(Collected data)
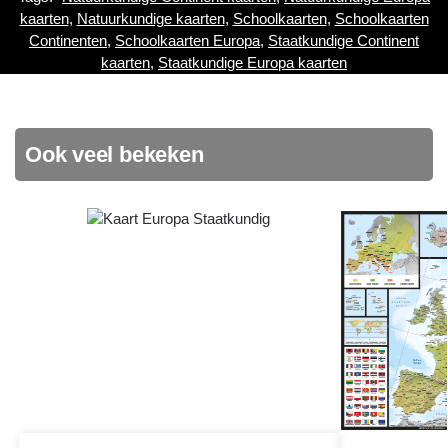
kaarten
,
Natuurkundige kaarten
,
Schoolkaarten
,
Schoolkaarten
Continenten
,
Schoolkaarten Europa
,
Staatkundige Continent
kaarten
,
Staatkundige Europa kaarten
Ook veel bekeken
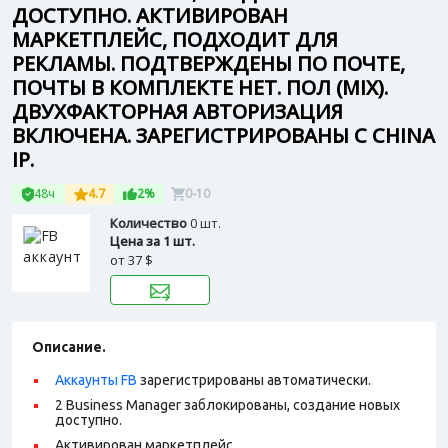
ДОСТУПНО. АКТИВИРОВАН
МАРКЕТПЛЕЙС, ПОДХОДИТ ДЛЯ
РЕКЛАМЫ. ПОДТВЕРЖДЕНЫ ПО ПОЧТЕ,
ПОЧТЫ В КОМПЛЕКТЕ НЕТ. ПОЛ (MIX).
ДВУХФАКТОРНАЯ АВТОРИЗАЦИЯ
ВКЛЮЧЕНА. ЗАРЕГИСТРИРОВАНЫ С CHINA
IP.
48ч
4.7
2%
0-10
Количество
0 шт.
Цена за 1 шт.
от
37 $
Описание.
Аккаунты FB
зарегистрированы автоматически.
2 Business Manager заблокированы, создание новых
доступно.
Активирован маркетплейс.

- **HOW TO COMPLETE THIS TASK**:
Reproduce the text of every item above word for word, omitting the pictures.

- **ANSWER BOX**:
kaarten
,
Natuurkundige kaarten
,
Schoolkaarten
,
Schoolkaarten
Continenten
,
Schoolkaarten Europa
,
Staatkundige Continent
kaarten
,
Staatkundige Europa kaarten
Ook veel bekeken
ДОСТУПНО. АКТИВИРОВАН
МАРКЕТПЛЕЙС, ПОДХОДИТ ДЛЯ
РЕКЛАМЫ. ПОДТВЕРЖДЕНЫ ПО ПОЧТЕ,
ПОЧТЫ В КОМПЛЕКТЕ НЕТ. ПОЛ (MIX).
ДВУХФАКТОРНАЯ АВТОРИЗАЦИЯ
ВКЛЮЧЕНА. ЗАРЕГИСТРИРОВАНЫ С CHINA
IP.
48ч
4.7
2%
0-10
Количество
0 шт.
Цена за 1 шт.
от
37 $
Описание.
Аккаунты FB
зарегистрированы автоматически.
2 Business Manager заблокированы, создание новых
доступно.
Активирован маркетплейс.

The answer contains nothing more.